We get event id 0 stating the snapshot is already mounted to different server.
Followed by event id 12293 stating the import of the snapshot has failed
When we check the SAN, and monitor a problematic host in the cluster we see that the snapshot was taken just fine. what was failing was the transport to the backup repository server. It also seemed like an attempt was made to mount the snapshot on the Hyper-V host itself, which also failed.
What was causing this? We dove into the Hyper-V and cluster logs and found nothing that could help us explain the above. We did find the old very cryptic and almost undocumented error:
Event ID 12660 — Storage Initialization
Updated: April 7, 2009
Applies To: Windows Server 2008
This is preliminary documentation and subject to change.
This aspect refers events relevant to the storage of the virtual machine that are caused by storage configuration.
Event Details
Product: |
Windows Operating System |
ID: |
12660 |
Source: |
Microsoft-Windows-Hyper-V-VMMS |
Version: |
6.0 |
Symbolic Name: |
MSVM_VDEV_OPEN_STOR_VSP_FAILED |
Message: |
Cannot open handle to Hyper-V storage provider. |
Resolve
Reinstall Hyper-V
A possible security compromise has been created. Completely reimage the server (sometimes called a bare metal restoration), install a new operating system, and enable the Hyper-V role.
Verify
The virtual machine with the storage attached is able to launch successfully.

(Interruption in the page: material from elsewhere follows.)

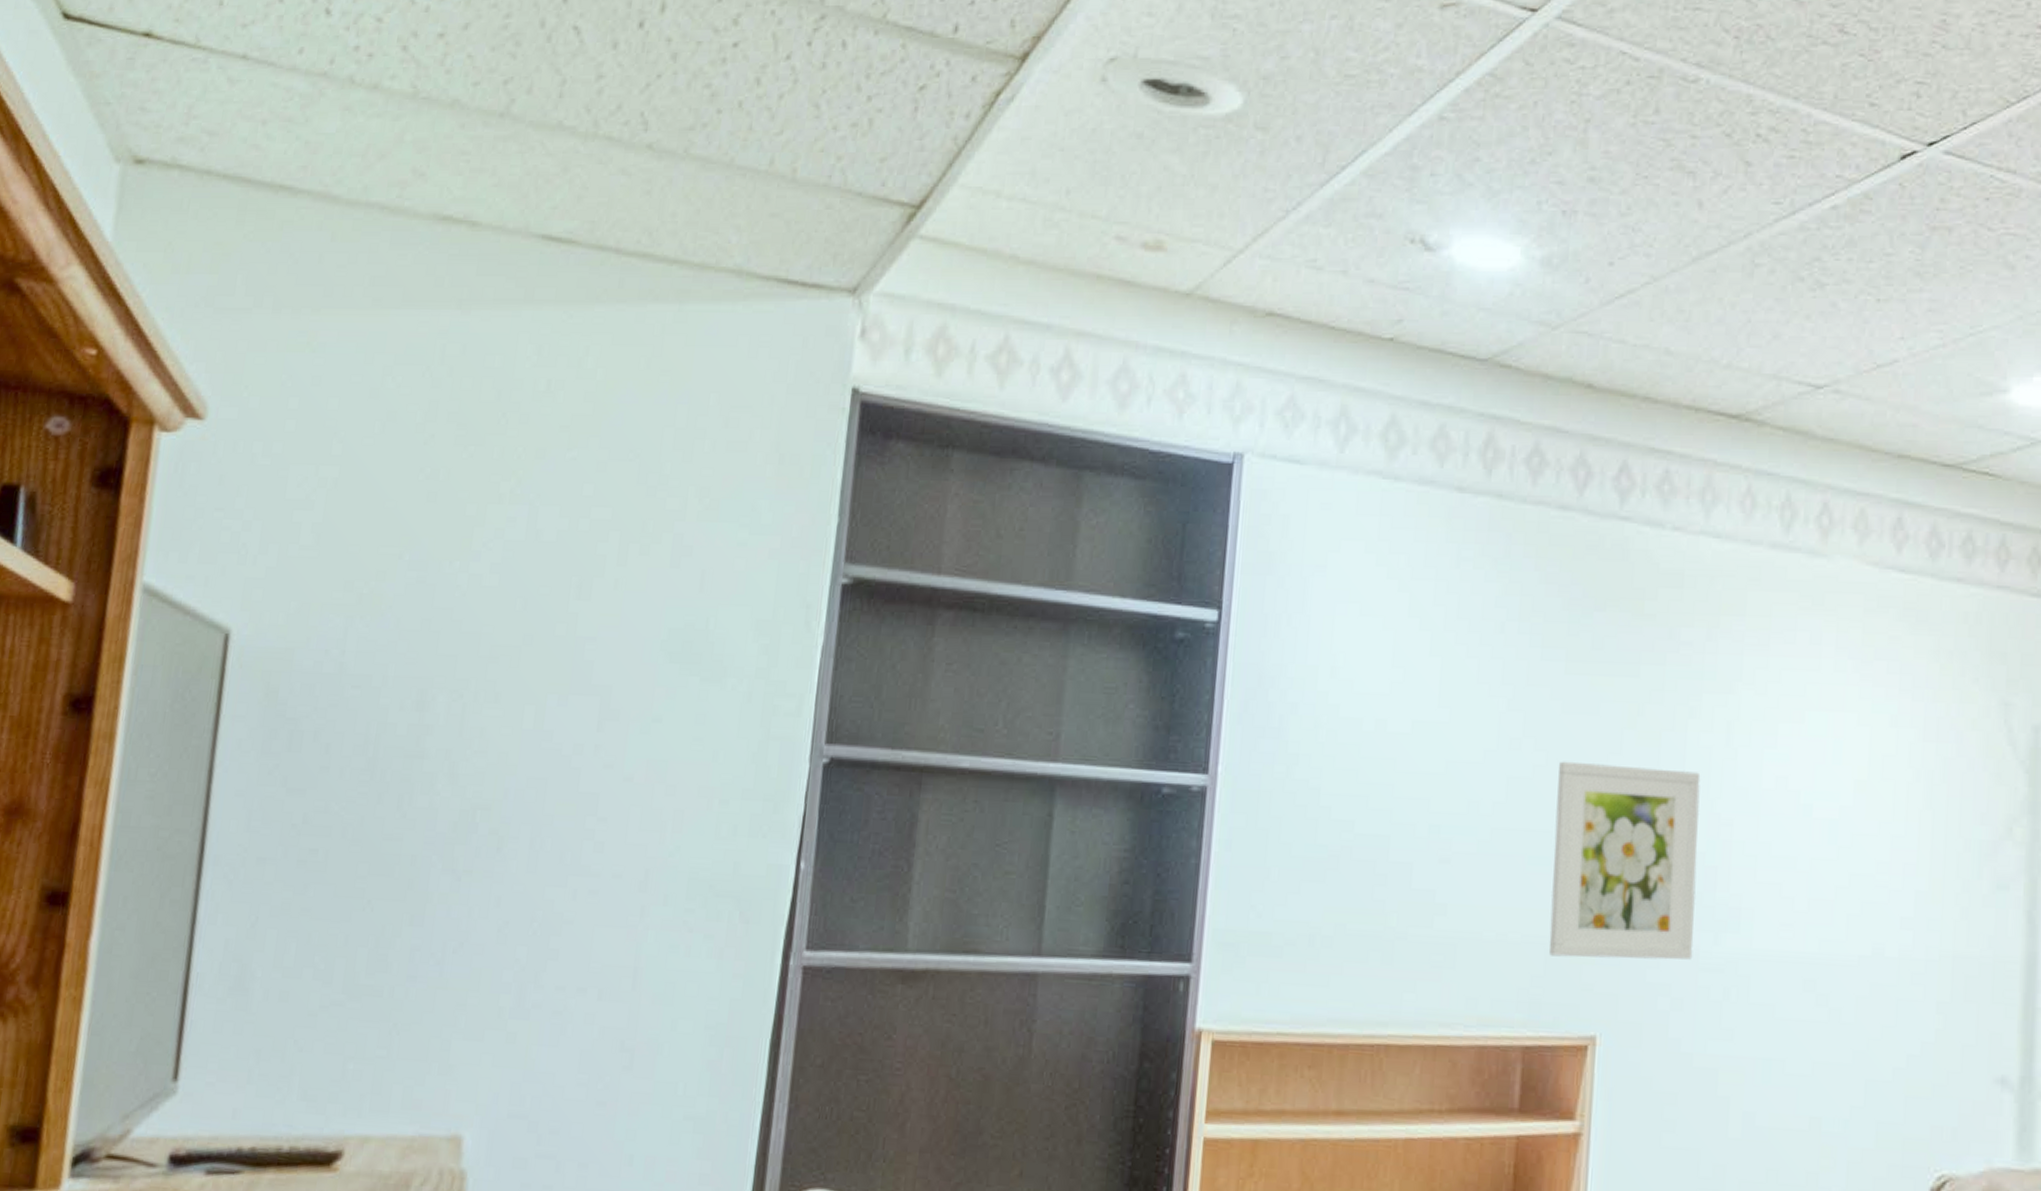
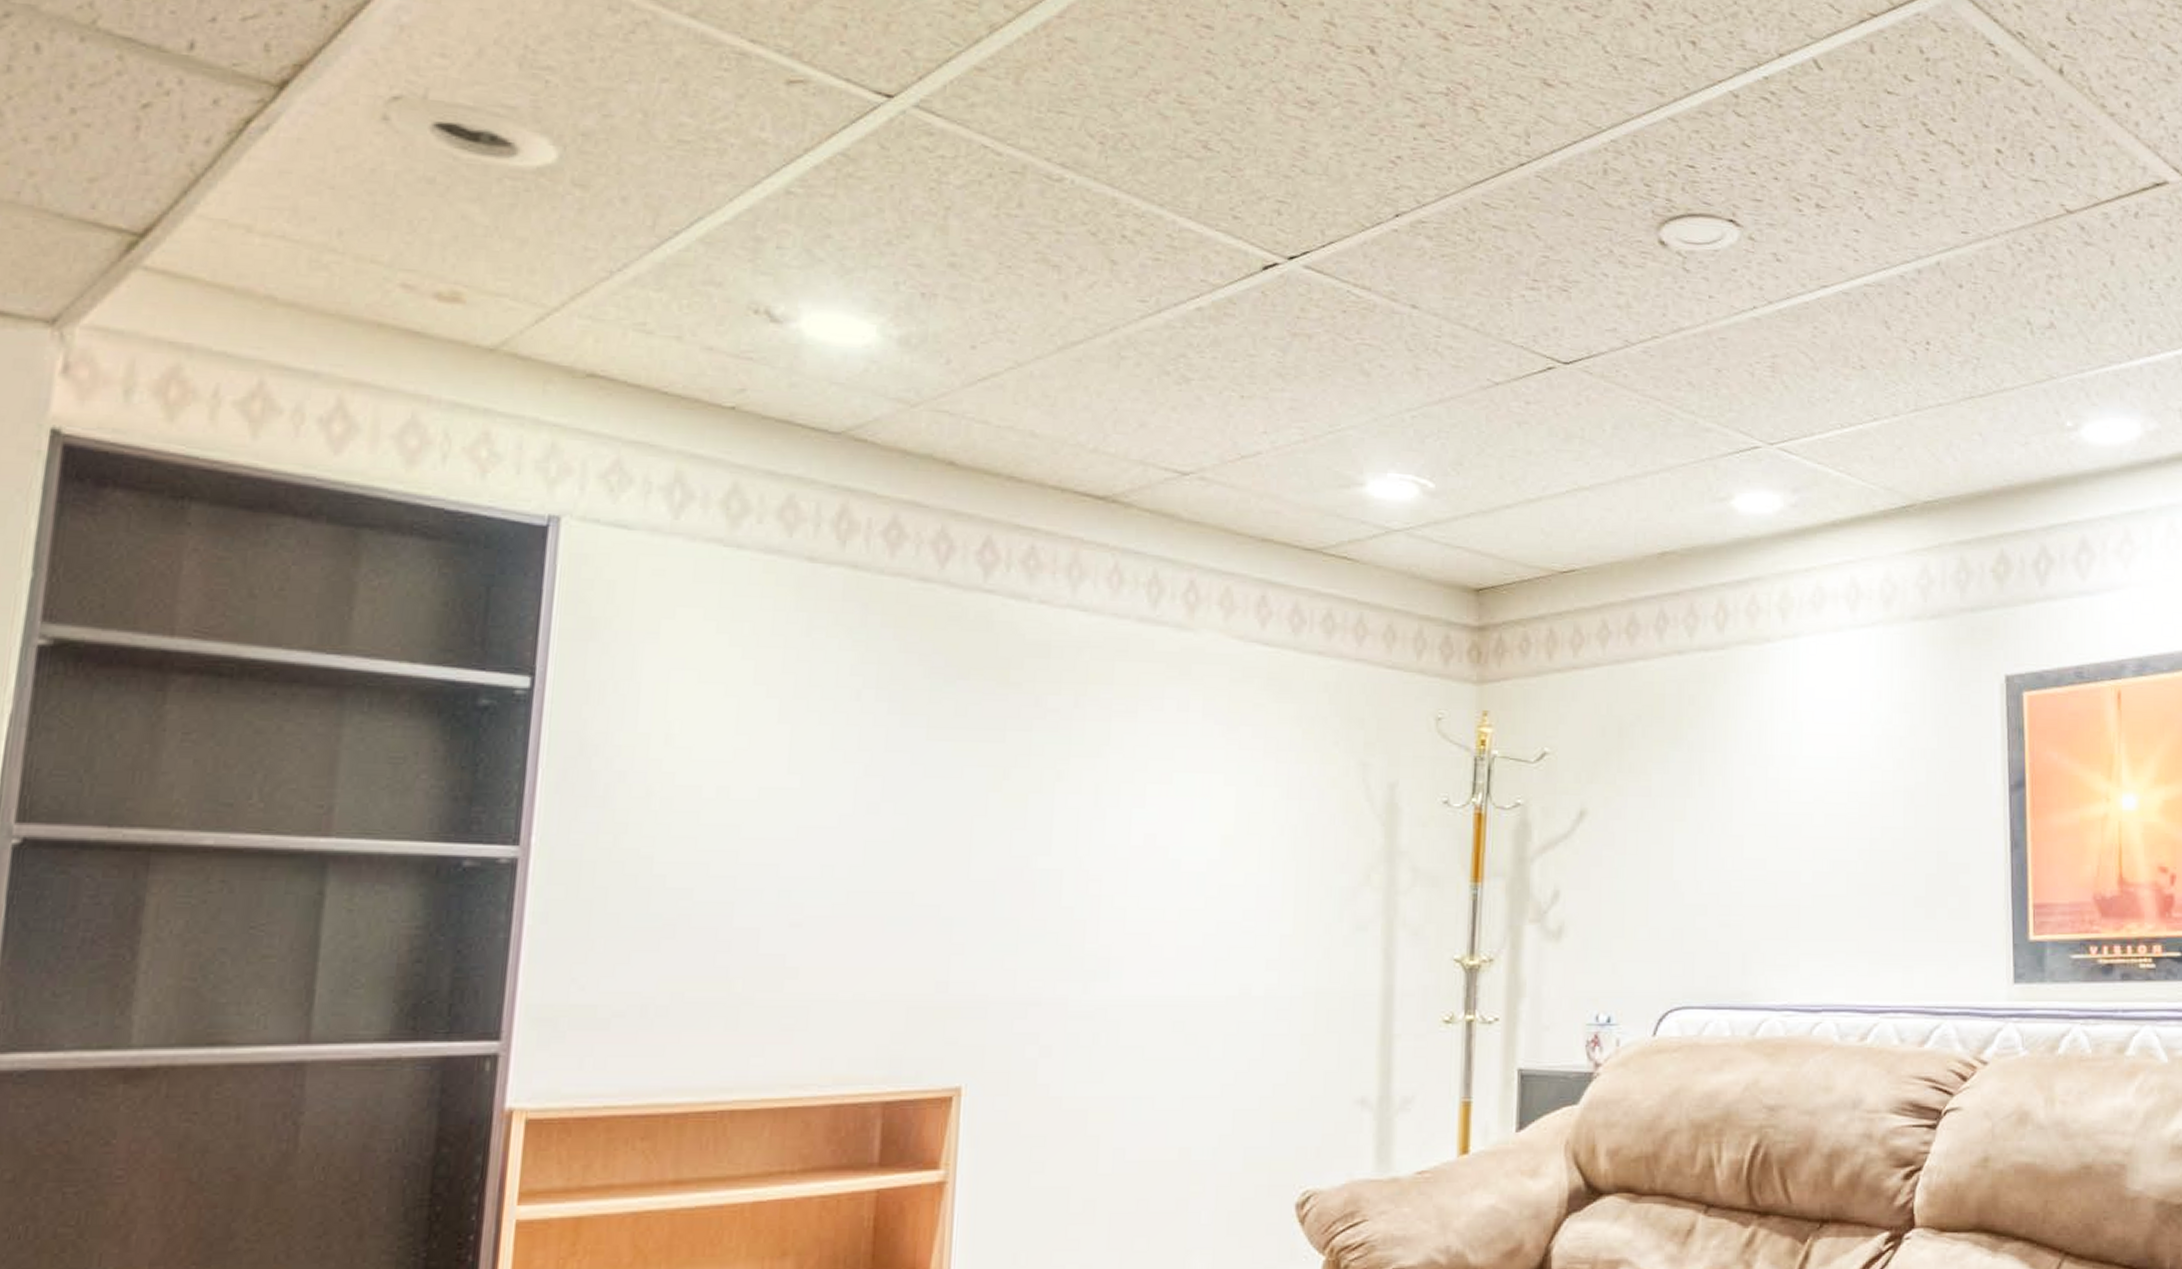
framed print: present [1549,761,1701,960] -> none [910,824,1069,1013]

This doesn’t sound good, does it? Now you can web search this one and find very little information or people having serious issues with normal Hyper-V functions like starting a VM etc. Really bad stuff. But we could start, stop, restart, live migrate, storage live migrate, create checkpoints etc. at will without any issues or even so much as a hint of issues in the logs.
On top of this event id Event ID 12660 did not occur during the backups. It happens when you opened up Hyper-V manager and looked at the setting of Hyper-V or a virtual machine. Everything else on these nodes, cluster wise or Hyper-V wise was working 100% perfectly Again, this is the perfectly behaving Hyper-V cluster we’d all sign for. If it didn’t have that very annoying issue with a transportable snapshot on some of the nodes.
We extended our search outside if of the Hyper-V cluster nodes and then we hit clue. On the nodes that owns the LUN that was being backup and that did show the problematic transportable backup behavior noticed that the Hyper-V Service Connection Point (SCP) was missing.
We immediately checked the other nodes in the cluster having a backup issue. BINGO! That was the one and only common factor. The missing Hyper-V SCP.
Fixing the issue
Now you can create one manually but that leaves you with missing security settings and you can’t set those manually. The Hyper-V SCP is created and attributes populates on the fly when the server boots. So, it’s normal not to see one when a server is shut down.
The fastest way to solve the issue was to evacuate the problematic hosts, evict them from the cluster and remove them from the domain. For good measure, we reset the computer account in AD for those hosts and if you want you can even remove the Hyper-V role. We then rejoined those node to the domain. If you removed the Hyper-V role, you now reinstall it. That already showed the SCP issue to be fixed in AD. We then added the hosts back to the cluster and they have been running smoothly ever since. The Event ID 12660 entries are gone as are the VSS errors. It’s a perfect Hyper-V cluster now.
Root Cause?
We’re think that somewhere during the life cycle of the hosts the servers have been renamed while still joined to the domain and with the Hyper-V role installed. This might have caused the issue. During a Cluster Operating System Rolling Upgrade, with an in-place upgrade, we also sometime see the need to remove and re-add the Hyper-V role. That might also have caused the issue. We are not 100% certain, but that’s the working theory and a point of attention for future operations.